A consuming tool maps its own document type onto a nidus `Record` (`id`, `vector`,
and an open `attrs` map — every field fits an attr; the `List`/`Null`/absent
distinction preserves "computed-empty" vs "un-indexed" semantics) and, if async,
wraps `Nidus` in `Arc<Mutex<Nidus>>` + `spawn_blocking`. nidus itself knows nothing
about the application's domain — it is a general-purpose vector store. See `SPEC.md`
§12 for the mapping pattern.

## Documentation site

The docs live in `docs/` — an Astro + Starlight site (`just docs` / `docs-build`
/ `docs-preview`), deployed to GitHub Pages at **nidus.duckedup.org** by
`.github/workflows/docs.yml` on push to `main` under `docs/**`.

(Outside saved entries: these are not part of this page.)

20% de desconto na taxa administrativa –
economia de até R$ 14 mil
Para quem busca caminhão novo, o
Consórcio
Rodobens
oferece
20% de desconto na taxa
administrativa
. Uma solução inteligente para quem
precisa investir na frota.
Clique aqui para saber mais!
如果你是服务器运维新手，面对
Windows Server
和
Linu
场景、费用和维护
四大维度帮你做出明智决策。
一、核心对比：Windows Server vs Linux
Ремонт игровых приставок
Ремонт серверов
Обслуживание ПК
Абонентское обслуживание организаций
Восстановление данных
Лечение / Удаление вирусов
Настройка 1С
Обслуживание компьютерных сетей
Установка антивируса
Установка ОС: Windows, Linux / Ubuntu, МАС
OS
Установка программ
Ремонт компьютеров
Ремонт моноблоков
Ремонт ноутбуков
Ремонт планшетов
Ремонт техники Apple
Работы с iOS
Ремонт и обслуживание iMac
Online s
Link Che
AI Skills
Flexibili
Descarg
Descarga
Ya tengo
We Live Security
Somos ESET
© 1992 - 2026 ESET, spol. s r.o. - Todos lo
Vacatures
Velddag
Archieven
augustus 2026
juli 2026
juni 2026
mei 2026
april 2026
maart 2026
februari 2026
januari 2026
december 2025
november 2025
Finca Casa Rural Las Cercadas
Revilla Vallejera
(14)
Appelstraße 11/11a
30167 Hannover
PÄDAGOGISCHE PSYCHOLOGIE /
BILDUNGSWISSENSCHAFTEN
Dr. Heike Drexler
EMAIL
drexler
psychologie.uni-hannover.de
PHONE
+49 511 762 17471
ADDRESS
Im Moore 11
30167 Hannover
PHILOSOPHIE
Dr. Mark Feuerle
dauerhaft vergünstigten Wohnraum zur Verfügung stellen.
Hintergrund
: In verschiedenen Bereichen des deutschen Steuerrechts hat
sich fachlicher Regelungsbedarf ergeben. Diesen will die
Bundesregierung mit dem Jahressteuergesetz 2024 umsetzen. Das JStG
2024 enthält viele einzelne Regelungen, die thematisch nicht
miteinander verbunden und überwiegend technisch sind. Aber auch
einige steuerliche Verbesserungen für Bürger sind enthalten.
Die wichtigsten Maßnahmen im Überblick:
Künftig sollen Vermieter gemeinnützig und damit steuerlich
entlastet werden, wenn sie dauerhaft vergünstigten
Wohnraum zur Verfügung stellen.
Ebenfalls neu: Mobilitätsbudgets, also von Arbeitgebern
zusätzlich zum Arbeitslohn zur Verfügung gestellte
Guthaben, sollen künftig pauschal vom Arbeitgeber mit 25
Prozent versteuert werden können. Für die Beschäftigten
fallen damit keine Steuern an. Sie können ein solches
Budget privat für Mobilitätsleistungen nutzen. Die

**Positioning.** nidus is a vector store **for development and small-scale use**.
Keep the public framing open: do NOT pin it down as "an embeddable library" (or
"a library, not a server") and do NOT make public promises about future modes
(no "server planned / on the roadmap" in the docs/README). Describe what it does
today, neutrally, without limiting where it can go. (A server is one of the
deferred seams in `SPEC.md` §9 — internal context, not a public commitment.)

**Version sync — on every crate version bump, bump the docs too.** When you change
`version` in `Cargo.toml`, update the install-snippet version string in BOTH the
docs (`docs/src/content/docs/getting-started.md`) and `README.md` to match (e.g.
`nidus = "0.3"`). Those `[dependencies]` examples must not lag the released crate.